His scathing criticism is the latest example of the Lib Dems distancing themselves from their Coalition partners in the run-up to next May’s general election. On Tuesday, The Independent revealed that Norman Baker was resigning as the Lib Dem minister at the Home Office after a series of disputes with Theresa May, the Home Secretary. Senior Tories have accused Nick Clegg of “desperation” after failing to revive his party’s dismal standing in the opinion polls. The Lib Dems insist they will continue to highlight the differences between the two parties.
Unlike Mr Baker, Mr Hughes will not resign but, after 11 months at the Ministry of Justice, has drawn up a radical blueprint which could halve the 85,000 prison population in England and Wales through a dramatic reduction in the number of people serving short jail terms.
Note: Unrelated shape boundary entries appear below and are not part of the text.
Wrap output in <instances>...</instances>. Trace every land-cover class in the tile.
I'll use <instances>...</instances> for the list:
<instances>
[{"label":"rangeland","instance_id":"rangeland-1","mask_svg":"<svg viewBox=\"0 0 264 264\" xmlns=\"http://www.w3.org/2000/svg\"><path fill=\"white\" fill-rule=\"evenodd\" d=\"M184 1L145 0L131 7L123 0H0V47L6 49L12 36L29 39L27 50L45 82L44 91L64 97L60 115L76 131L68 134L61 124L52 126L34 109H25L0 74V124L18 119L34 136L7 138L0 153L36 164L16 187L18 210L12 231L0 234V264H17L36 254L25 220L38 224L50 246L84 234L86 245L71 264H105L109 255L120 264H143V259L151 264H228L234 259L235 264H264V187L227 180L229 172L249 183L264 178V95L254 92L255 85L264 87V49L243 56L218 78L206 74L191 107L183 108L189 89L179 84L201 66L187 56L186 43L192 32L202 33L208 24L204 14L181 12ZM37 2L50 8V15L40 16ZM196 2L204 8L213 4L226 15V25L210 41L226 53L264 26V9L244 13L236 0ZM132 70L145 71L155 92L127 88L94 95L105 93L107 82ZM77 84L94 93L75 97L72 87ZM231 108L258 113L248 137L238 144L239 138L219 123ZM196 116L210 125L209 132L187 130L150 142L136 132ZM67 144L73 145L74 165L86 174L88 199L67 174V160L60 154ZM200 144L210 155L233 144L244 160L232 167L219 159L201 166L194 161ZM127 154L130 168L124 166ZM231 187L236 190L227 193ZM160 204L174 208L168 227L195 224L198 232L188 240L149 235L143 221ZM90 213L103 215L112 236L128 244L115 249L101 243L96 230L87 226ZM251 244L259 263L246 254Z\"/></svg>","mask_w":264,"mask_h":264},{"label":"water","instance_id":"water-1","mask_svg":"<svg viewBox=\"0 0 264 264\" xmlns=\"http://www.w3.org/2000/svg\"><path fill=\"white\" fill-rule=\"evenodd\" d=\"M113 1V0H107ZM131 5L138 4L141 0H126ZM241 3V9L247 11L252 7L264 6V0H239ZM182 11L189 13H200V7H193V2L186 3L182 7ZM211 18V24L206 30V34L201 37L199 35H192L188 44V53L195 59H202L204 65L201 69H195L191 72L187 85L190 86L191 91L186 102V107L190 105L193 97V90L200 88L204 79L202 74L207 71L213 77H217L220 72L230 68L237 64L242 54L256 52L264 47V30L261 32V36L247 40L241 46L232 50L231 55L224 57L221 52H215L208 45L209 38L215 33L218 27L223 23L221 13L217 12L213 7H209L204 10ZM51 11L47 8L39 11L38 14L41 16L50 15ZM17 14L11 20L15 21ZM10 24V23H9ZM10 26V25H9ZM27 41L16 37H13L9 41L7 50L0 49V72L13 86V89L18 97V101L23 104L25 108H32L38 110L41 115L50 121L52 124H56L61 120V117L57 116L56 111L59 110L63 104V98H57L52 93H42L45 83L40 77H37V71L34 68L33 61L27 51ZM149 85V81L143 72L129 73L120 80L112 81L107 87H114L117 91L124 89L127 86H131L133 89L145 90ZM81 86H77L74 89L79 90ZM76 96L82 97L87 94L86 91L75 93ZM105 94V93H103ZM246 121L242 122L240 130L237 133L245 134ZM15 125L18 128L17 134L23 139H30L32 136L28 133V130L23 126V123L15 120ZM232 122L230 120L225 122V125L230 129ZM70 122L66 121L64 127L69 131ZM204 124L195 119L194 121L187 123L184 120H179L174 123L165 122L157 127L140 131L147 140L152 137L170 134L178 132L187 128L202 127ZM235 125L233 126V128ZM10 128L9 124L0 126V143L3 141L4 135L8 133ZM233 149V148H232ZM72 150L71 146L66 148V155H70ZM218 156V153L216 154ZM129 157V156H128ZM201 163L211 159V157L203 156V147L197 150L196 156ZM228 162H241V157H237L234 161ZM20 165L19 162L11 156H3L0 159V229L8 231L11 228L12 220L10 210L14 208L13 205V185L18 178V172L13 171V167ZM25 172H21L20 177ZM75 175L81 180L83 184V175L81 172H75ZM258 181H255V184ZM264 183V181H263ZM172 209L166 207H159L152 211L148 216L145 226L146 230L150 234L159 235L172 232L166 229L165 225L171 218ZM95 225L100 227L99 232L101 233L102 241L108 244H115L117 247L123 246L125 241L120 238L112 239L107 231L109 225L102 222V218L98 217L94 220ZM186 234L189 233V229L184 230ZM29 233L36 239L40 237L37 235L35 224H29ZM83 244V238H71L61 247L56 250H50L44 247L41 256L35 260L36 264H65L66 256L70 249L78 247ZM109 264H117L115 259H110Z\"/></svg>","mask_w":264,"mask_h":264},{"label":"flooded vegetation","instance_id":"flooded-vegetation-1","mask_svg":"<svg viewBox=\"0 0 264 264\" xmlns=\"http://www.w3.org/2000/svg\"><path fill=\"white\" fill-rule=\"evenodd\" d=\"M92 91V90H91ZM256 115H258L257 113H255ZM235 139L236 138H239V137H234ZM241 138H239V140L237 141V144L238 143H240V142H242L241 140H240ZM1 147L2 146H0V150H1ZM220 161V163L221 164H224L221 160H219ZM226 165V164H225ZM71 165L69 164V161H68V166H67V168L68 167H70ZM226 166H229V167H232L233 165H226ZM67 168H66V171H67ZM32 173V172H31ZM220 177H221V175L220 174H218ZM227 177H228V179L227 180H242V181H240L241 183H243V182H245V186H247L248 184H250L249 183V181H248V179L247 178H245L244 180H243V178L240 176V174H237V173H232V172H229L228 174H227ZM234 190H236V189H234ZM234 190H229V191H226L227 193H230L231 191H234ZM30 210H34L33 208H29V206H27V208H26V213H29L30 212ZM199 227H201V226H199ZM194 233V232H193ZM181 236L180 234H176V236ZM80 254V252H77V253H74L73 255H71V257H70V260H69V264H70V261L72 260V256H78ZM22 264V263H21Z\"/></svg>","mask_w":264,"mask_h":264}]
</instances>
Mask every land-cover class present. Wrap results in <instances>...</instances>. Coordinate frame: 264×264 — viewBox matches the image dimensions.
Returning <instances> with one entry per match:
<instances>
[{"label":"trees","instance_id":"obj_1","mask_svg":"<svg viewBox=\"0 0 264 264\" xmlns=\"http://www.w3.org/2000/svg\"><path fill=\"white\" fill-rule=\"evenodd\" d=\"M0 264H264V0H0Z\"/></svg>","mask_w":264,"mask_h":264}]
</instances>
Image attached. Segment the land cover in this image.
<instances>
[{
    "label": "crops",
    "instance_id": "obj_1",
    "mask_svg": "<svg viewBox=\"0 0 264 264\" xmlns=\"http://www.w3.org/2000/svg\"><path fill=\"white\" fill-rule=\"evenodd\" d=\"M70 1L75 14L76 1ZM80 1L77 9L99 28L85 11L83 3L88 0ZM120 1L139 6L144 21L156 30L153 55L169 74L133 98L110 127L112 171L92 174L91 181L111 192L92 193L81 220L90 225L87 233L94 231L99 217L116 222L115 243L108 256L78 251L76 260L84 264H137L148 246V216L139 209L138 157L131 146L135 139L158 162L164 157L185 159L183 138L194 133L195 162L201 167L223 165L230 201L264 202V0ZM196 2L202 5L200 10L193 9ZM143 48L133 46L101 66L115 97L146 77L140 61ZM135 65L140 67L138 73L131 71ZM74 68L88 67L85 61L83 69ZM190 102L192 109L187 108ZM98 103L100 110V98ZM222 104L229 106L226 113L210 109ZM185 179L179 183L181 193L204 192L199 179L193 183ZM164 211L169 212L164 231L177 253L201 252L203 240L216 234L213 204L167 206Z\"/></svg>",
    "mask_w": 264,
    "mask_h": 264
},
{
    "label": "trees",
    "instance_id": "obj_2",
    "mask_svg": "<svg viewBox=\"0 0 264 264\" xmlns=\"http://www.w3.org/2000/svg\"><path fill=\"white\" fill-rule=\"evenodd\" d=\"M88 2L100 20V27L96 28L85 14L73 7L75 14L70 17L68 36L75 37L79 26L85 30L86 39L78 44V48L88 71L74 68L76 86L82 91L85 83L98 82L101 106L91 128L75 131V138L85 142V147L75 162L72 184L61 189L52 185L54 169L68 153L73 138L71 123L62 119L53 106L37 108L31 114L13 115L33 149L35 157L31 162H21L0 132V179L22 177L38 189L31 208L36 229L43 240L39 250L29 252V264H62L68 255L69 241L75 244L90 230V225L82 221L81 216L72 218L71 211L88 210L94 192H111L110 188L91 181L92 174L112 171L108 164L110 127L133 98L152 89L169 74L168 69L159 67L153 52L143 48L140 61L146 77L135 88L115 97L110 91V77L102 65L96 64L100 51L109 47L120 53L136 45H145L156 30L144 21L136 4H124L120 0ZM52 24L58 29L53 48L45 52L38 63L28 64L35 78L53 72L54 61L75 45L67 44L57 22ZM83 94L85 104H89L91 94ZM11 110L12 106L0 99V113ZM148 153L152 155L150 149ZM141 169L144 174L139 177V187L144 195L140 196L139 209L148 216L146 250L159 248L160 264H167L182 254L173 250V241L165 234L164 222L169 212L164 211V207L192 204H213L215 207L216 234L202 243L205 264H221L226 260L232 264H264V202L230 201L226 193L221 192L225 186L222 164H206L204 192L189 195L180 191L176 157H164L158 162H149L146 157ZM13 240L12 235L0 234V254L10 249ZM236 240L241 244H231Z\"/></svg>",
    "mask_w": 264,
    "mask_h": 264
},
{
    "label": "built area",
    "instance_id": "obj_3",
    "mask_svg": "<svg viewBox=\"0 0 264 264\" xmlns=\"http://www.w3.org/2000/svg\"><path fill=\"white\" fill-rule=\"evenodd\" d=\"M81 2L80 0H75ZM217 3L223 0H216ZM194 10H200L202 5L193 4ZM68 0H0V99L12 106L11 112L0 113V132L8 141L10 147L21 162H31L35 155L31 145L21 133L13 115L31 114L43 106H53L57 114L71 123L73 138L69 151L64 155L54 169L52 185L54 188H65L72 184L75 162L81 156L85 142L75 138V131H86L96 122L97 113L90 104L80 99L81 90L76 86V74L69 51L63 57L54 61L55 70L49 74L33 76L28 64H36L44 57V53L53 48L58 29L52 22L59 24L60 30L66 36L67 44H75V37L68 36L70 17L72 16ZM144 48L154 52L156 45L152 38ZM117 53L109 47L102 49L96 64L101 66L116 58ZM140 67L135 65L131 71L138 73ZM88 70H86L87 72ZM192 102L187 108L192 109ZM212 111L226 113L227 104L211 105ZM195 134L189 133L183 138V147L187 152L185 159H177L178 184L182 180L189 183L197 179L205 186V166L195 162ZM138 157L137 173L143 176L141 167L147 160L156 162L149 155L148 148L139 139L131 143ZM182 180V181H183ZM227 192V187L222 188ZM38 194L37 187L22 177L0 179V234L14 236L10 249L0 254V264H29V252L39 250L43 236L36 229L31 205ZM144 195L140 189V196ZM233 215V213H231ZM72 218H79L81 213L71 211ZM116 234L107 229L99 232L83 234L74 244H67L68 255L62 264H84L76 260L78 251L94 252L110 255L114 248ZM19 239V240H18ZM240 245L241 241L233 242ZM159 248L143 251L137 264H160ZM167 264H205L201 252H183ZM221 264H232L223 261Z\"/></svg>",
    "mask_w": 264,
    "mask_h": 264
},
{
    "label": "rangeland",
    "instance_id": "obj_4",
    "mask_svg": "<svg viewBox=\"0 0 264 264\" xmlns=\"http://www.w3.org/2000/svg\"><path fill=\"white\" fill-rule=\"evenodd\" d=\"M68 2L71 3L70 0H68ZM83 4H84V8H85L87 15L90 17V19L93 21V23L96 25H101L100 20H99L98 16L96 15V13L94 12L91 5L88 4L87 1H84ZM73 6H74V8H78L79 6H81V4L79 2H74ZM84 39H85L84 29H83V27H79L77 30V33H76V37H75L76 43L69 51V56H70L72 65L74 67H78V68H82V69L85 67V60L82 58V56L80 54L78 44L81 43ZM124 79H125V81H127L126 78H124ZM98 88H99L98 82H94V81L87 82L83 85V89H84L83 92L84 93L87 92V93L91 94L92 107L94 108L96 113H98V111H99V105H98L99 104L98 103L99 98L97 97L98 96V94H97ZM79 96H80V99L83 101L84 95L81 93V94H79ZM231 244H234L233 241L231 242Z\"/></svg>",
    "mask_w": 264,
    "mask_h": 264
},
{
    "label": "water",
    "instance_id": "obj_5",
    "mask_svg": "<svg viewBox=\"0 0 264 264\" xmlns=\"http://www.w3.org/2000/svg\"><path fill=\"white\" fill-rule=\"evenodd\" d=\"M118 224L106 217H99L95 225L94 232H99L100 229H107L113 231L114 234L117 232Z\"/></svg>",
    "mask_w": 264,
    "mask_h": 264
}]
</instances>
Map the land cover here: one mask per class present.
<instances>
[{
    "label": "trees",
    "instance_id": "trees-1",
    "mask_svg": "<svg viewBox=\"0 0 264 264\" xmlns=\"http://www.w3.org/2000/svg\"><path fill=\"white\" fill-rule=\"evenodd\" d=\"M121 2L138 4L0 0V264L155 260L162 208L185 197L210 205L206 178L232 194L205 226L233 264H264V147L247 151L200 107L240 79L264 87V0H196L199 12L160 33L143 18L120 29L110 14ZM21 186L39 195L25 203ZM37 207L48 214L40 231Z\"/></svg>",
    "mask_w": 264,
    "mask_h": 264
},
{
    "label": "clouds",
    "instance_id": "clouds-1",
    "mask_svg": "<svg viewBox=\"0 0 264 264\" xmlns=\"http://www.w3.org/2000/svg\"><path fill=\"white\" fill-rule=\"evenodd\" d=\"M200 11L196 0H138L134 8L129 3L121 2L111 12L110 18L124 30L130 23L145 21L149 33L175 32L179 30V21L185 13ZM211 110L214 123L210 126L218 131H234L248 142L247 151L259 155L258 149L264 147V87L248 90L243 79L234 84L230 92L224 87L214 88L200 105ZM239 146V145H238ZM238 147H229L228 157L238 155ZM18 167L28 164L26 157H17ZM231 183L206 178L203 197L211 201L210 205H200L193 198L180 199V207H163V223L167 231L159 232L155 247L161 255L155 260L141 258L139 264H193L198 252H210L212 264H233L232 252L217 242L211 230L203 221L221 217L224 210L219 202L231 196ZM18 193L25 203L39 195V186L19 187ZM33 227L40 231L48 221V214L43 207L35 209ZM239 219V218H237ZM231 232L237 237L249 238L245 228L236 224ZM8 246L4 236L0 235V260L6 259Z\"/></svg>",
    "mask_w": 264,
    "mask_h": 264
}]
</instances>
They would serve community-based punishments instead.
He said: “By head of population, Britain has the highest prison population in Europe, apart from Azerbaijan and Vladimir Putin’s Russia.”
The Lib Dem minister said the prison population had more than doubled from 41,800 in 1993, the year when the then-Tory Home Secretary Michael Howard declared that “prison works”.
He said: “It is an extraordinary increase. We have let this creep up on us and been complicit as a country in what started with Michael Howard and continued under Labour, and kept on thinking, we need to build capacity and more space. We should be seeking to go in the other direction.”
He added: “The crisis in the prisons is not a lack of capacity. It is that there are too many people in there who ought not to be in there – sometimes because they are mentally ill. That is one of the causes of the assaults and the pressures.”
He described the number of suicides in custody, now running at more than six a month, as “really worrying”.
Mr Hughes said: “My analysis is that the solution is not a sticking plaster – a few extra people recruited here, or a better regime there. It is reducing significantly the number of people in our prisons so they have time to do the education, training, all the productive things that make rehabilitation much more likely to succeed.”
It costs £35,000 a year to keep someone in jail. He admitted his plan to halve the population would not halve the £3.3bn prisons budget but insisted it would yield significant savings because the alternatives were cheaper.
“Every time someone is outside, they have a chance to work and provide for their families. It is a win-win all the time with fewer people inside,” he said.Mr Hughes derided Mr Grayling’s pledge to ensure that prisons were not easy, saying: “Of course they are not holiday camps.”
He said it would be wrong to deny prisoners “a bar of soap or an hour watching the telly”.
He condemned the Justice Secretary’s controversial decision to restrict the number of books sent to inmates to prevent unauthorised items being smuggled into jails. Mr Hughes revealed he proposed that families and friends be allowed to send books to prisoners via an authorised private firm – but Mr Grayling has blocked the move.
Mr Hughes said: “This is the wrong message. It is totemic. We want education in prison. We want people to know that from the moment people will go in they will get help and rehabilitation so they don’t end up being a burden on the state again and don’t come back.”